E assim, a estabilidade no emprego foi gradativamente acabando, como a suprimiram os militares, através de seus decretos e “leis” e igualmente desejaram os patrões, doravante satisfeitos, pois as empresas passaram somente a admitir aquele que fizesse a “escolha”, podendo ainda faze-la retroativa, negociar parte do período anterior, enfim, aceitasse ficar sem a garantia maior de seu emprego.

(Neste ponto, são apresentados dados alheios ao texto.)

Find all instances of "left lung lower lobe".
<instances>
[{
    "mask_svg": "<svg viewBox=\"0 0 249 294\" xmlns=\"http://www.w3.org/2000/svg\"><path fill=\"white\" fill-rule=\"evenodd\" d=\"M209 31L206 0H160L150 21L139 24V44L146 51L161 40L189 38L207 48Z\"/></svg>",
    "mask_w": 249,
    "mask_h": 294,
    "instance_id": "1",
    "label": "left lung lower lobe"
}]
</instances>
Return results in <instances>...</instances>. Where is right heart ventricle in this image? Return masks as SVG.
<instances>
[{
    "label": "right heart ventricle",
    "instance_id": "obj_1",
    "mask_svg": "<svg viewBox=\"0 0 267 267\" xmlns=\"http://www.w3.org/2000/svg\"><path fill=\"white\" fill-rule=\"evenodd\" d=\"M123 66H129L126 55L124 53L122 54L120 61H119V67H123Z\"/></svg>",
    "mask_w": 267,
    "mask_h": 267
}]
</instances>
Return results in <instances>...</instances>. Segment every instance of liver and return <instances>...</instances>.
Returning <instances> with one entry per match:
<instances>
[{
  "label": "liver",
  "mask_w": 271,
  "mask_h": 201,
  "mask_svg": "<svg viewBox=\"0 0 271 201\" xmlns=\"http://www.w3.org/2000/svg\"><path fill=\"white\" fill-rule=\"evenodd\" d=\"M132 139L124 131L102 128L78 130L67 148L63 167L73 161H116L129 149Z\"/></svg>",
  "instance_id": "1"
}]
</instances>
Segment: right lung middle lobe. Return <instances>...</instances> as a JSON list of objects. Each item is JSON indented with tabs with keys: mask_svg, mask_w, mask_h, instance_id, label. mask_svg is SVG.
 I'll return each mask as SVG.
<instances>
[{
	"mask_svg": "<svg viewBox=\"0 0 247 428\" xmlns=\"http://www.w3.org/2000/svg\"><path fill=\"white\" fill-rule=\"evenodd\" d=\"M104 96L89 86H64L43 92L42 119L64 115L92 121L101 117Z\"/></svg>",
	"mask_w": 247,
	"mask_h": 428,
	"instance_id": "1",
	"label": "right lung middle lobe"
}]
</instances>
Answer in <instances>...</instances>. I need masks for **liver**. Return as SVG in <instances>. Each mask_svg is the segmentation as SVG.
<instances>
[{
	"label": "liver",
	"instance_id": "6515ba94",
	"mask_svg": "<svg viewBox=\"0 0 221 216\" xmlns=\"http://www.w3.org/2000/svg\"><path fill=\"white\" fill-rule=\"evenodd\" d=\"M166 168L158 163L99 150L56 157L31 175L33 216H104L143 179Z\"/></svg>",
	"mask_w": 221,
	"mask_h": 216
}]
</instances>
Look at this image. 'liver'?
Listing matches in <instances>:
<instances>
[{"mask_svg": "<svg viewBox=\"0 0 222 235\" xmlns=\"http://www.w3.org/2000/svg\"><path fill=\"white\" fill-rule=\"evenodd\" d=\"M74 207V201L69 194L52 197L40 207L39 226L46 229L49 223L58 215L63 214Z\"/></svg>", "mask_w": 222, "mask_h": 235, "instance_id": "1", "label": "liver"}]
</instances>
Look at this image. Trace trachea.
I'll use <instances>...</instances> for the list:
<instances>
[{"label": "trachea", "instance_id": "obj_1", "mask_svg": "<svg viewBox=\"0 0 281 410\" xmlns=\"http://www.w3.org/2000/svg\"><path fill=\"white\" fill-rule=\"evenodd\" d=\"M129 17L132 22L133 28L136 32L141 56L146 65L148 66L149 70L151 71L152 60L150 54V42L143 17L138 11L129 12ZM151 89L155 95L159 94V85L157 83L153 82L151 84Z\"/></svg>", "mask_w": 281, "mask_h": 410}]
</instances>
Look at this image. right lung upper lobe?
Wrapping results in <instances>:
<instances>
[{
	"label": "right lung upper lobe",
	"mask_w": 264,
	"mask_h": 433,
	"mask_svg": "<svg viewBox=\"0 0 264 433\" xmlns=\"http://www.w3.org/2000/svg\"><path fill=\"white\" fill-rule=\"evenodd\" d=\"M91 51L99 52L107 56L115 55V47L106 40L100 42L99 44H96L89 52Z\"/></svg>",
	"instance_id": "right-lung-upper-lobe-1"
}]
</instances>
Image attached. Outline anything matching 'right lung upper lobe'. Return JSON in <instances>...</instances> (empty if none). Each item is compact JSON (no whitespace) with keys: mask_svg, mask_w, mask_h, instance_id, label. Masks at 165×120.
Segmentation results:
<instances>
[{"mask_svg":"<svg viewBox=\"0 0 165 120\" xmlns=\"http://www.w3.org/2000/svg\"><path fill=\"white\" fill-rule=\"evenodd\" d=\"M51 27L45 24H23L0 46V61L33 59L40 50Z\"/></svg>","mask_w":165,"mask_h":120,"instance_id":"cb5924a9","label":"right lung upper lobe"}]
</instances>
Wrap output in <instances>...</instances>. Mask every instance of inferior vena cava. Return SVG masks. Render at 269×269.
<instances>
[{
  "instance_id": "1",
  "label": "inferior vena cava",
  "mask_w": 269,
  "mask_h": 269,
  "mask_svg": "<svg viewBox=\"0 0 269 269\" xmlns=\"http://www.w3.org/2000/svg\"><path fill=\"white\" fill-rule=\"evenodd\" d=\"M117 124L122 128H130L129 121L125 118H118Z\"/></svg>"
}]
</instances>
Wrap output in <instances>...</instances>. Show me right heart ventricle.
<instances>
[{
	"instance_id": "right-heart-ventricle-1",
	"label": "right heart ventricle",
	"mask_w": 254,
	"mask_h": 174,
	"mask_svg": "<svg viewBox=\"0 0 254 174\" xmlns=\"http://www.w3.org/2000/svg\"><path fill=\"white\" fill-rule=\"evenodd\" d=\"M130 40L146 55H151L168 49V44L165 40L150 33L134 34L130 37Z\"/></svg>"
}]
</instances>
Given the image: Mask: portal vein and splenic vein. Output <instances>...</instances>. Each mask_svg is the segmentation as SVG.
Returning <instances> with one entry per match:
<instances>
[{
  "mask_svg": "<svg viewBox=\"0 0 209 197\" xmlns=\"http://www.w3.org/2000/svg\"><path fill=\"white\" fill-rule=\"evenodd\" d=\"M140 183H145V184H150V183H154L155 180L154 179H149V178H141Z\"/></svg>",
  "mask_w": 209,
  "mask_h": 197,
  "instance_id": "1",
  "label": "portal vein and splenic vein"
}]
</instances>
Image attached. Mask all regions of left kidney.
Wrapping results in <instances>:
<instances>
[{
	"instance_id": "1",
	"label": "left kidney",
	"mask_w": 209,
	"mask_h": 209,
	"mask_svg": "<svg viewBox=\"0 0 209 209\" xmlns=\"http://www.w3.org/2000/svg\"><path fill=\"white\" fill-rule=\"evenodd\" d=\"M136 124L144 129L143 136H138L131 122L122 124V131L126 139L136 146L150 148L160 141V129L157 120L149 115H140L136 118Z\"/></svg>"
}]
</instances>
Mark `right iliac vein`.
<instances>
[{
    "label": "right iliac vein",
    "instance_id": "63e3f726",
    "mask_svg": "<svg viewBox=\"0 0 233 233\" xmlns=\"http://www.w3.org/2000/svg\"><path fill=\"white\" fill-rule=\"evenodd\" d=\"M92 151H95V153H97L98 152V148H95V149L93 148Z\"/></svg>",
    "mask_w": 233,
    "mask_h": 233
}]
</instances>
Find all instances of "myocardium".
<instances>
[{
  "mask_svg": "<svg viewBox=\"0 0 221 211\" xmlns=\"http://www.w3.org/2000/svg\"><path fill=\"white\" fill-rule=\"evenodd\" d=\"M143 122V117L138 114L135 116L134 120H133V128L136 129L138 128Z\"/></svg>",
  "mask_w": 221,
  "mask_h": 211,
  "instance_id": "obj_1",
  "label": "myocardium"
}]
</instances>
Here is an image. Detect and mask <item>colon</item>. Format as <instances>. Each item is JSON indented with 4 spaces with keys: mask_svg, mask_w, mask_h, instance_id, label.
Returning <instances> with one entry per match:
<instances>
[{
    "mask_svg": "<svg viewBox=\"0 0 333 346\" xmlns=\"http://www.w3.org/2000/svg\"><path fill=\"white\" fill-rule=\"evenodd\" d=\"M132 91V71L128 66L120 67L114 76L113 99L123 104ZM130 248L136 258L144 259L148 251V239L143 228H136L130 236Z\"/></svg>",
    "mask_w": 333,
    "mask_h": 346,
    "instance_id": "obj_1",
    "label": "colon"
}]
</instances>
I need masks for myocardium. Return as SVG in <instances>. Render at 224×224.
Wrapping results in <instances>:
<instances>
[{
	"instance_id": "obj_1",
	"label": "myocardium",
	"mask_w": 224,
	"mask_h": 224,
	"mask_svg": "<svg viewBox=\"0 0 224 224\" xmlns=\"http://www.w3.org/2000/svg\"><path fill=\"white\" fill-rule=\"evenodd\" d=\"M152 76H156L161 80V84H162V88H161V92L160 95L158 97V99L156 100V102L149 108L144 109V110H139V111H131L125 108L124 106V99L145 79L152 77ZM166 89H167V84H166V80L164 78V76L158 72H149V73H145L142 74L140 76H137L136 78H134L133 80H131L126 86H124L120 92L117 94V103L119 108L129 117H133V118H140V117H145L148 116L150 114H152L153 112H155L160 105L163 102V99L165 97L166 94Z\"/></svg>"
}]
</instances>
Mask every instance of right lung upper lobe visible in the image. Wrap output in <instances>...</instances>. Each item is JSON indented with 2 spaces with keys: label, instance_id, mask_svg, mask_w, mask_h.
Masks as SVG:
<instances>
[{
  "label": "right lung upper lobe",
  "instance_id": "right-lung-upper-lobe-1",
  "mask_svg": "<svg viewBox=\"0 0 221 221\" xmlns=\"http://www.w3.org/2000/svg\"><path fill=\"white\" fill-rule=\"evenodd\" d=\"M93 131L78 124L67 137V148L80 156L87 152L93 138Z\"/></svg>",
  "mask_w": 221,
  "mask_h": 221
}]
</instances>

Nesta breve retrospectiva, outro retrocesso foi a legalização da terceirização no serviço público, que cresceu no país na década de 60, quando a administração pública ainda fazia uso, em grande escala, da CLT para contratações, e, também após o golpe de 64, tivemos a edição do Decreto-lei 200/1967, que com seu discurso de planejamento, colocou em prática uma reforma trabalhista que está na raiz do crescimento da terceirização, começando pelas chamadas “ atividades-meio”, como limpeza, segurança, manutenção, etc, o que acabou servindo de grande fonte de inspiração (e redução de custos) para todas as atividades econômicas, especialmente em alguns ramos da indústria, comércio, bancos, até mesmo no judiciário, guardadas as proporções, este fenômeno ganhou força e peso. E teve também uma lei de 1970 (n. 5.465) que ainda especificava as atividades que preferencialmente deveriam ser terceirizadas, de maneira que a terceirização e suas mazelas vem de longe.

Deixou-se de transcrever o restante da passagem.